Mossley returned to the offensive, and Emery pulled off another three fine saves to thwart Halfacre, one of which came from a free-kick which came with a yellow card for Tom Owens.
When Linnets attacked on the break, no more risks were being taken when Connor McCarthy was in possession, and he was fouled every time he got the ball.
With ten minutes to go, Evans made half a dozen attempts to bring him down before the referee lost patience. The free-kick flew slightly too long to allow Gibson to head it back across the area.
Zac Aley came on for Louis Hayes with seven minutes remaining, reinforcing defensive efforts which kept the door closed but conceded several further free-kicks.
Two from a promising distance were hit low, straight into the wall, and yet another Richardson long throw did enable Halfacre to head into the net, but the referee had already signalled a foul.
Four minutes of added time were reminiscent of Linnets' late ten-man shut-out at Prescot in the FA Trophy, allowing only one more aerial assault before the final whistle, and that was halted by an offside flag.
At half time you wouldn't have bet the housekeeping on Linnets' unbeaten league run being extended to eight games, let alone six of them being victories, but winning is a habit, just as losing can be.
The difference between the two is about confidence and self-belief as much as anything else, and there is no shortage of either in Ello and Crossy's squad.
Two things were noticeable as the teams left the field.
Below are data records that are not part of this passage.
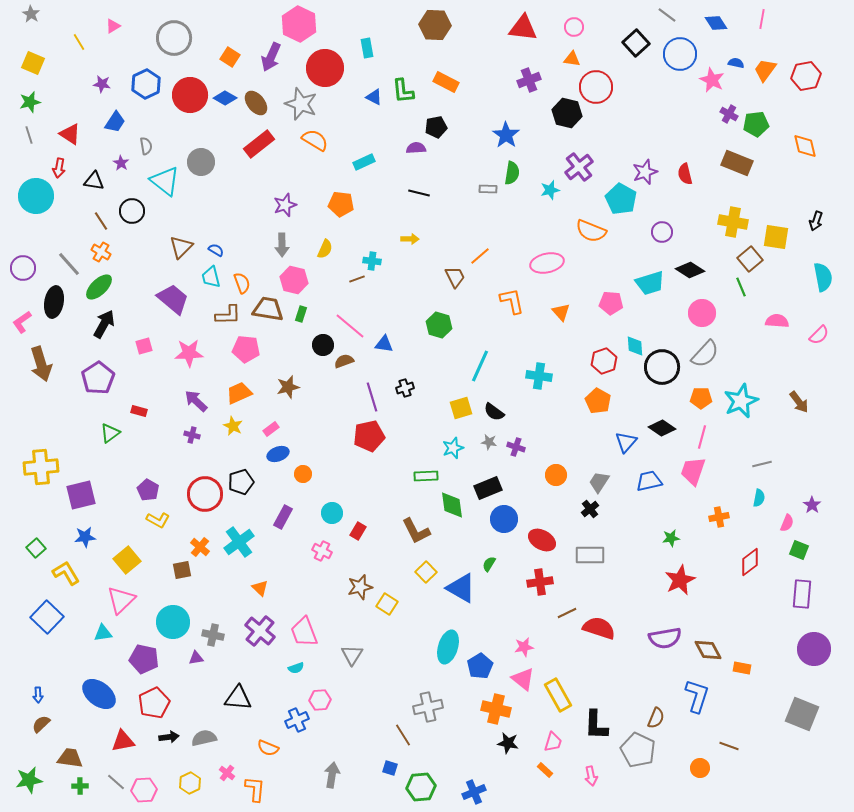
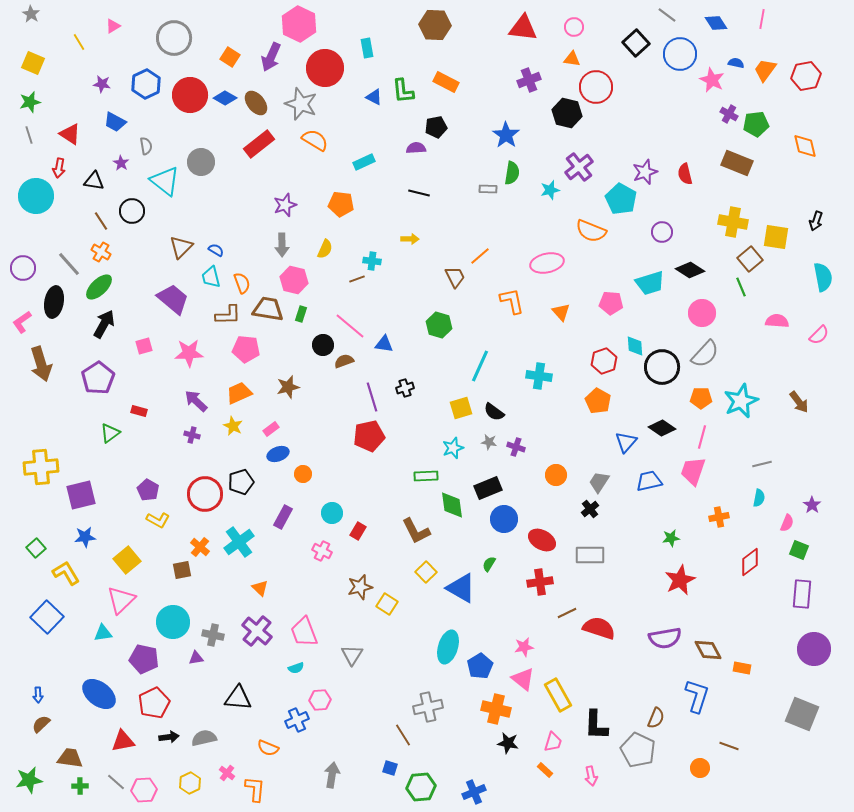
blue trapezoid at (115, 122): rotated 85 degrees clockwise
purple cross at (260, 631): moved 3 px left
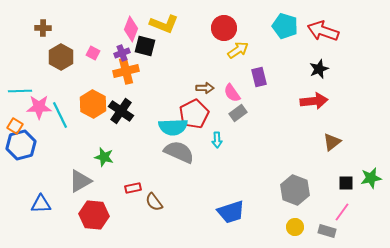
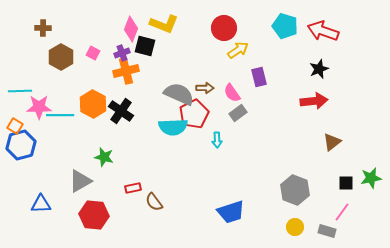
cyan line at (60, 115): rotated 64 degrees counterclockwise
gray semicircle at (179, 152): moved 58 px up
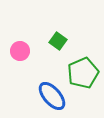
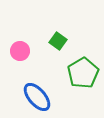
green pentagon: rotated 8 degrees counterclockwise
blue ellipse: moved 15 px left, 1 px down
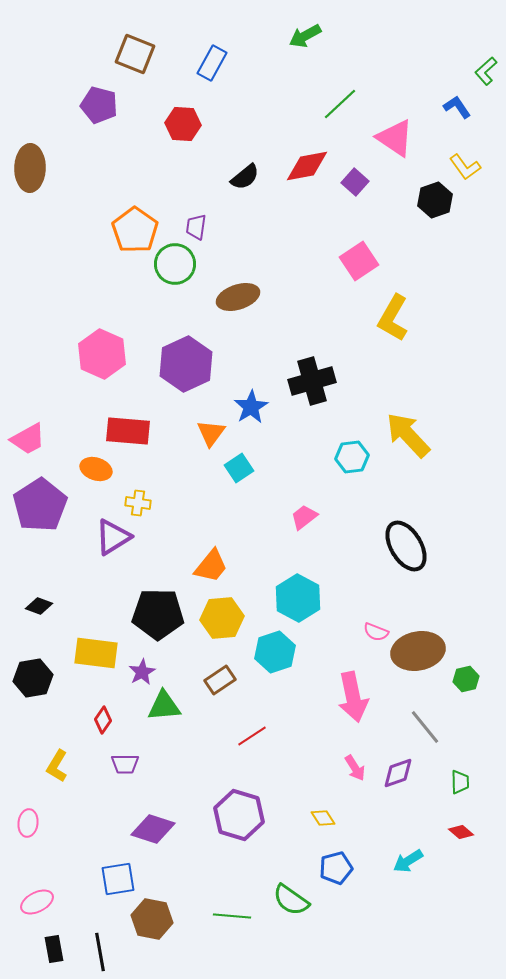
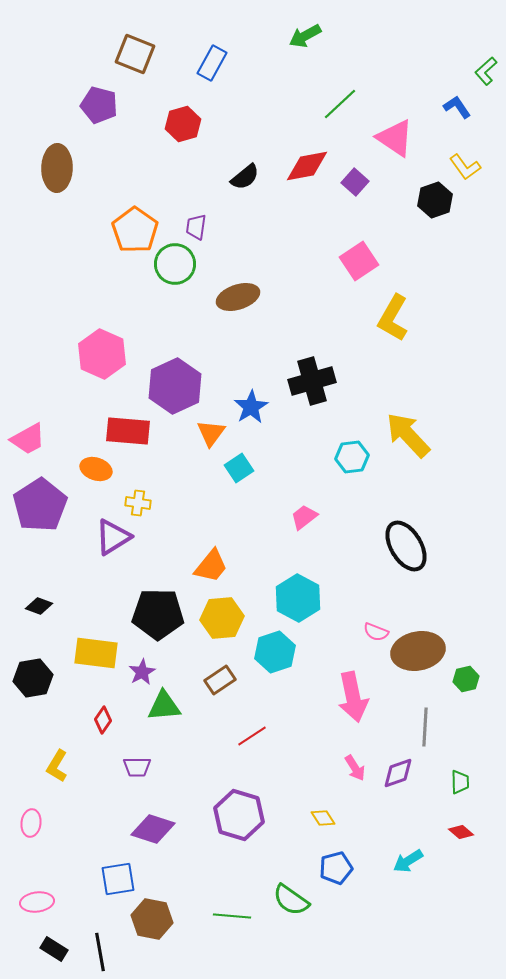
red hexagon at (183, 124): rotated 20 degrees counterclockwise
brown ellipse at (30, 168): moved 27 px right
purple hexagon at (186, 364): moved 11 px left, 22 px down
gray line at (425, 727): rotated 42 degrees clockwise
purple trapezoid at (125, 764): moved 12 px right, 3 px down
pink ellipse at (28, 823): moved 3 px right
pink ellipse at (37, 902): rotated 20 degrees clockwise
black rectangle at (54, 949): rotated 48 degrees counterclockwise
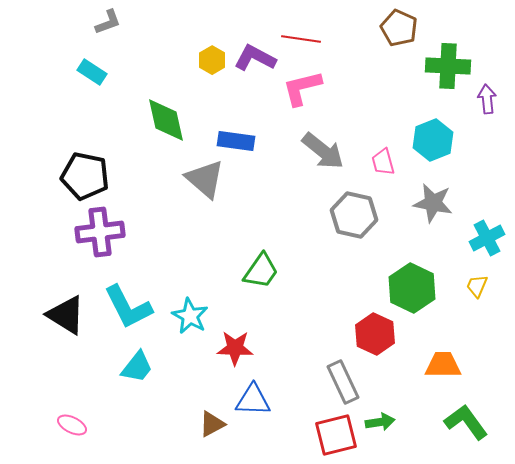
One was the Mossley players' dejection, echoing that of Trafford and Prescot (twice) in recent weeks, struggling to believe they hadn't won.
The other was Scott Lycett. He had played less than two and-a-half games since joining from Marine, but twice already in 2020 he had departed as pumped up and elated as a man who has spent a lifetime in yellow and green. That's a Linnet.
The decade's 100 per cent record moves on to St Giles Road, home of Brighouse Town, on Saturday 11th January, kick-off 3pm.
Runcorn Linnets: Michael Emery, Louis Corrigan, Scott Lycett, Declan Gallagher, Ally Brown, Tom Owens, Louis Hayes (Zac Aley 81), Kyle Hamid, Connor McCarthy, Ryan Gibson, Liam Caddick. Subs not used: Jack Hinnigan, Lewis McKinney, Paul Shanley, Kurt Sherlock.
NB. The views expressed herein are those of the author and are not necessarily those of Runcorn Linnets FC or its Board.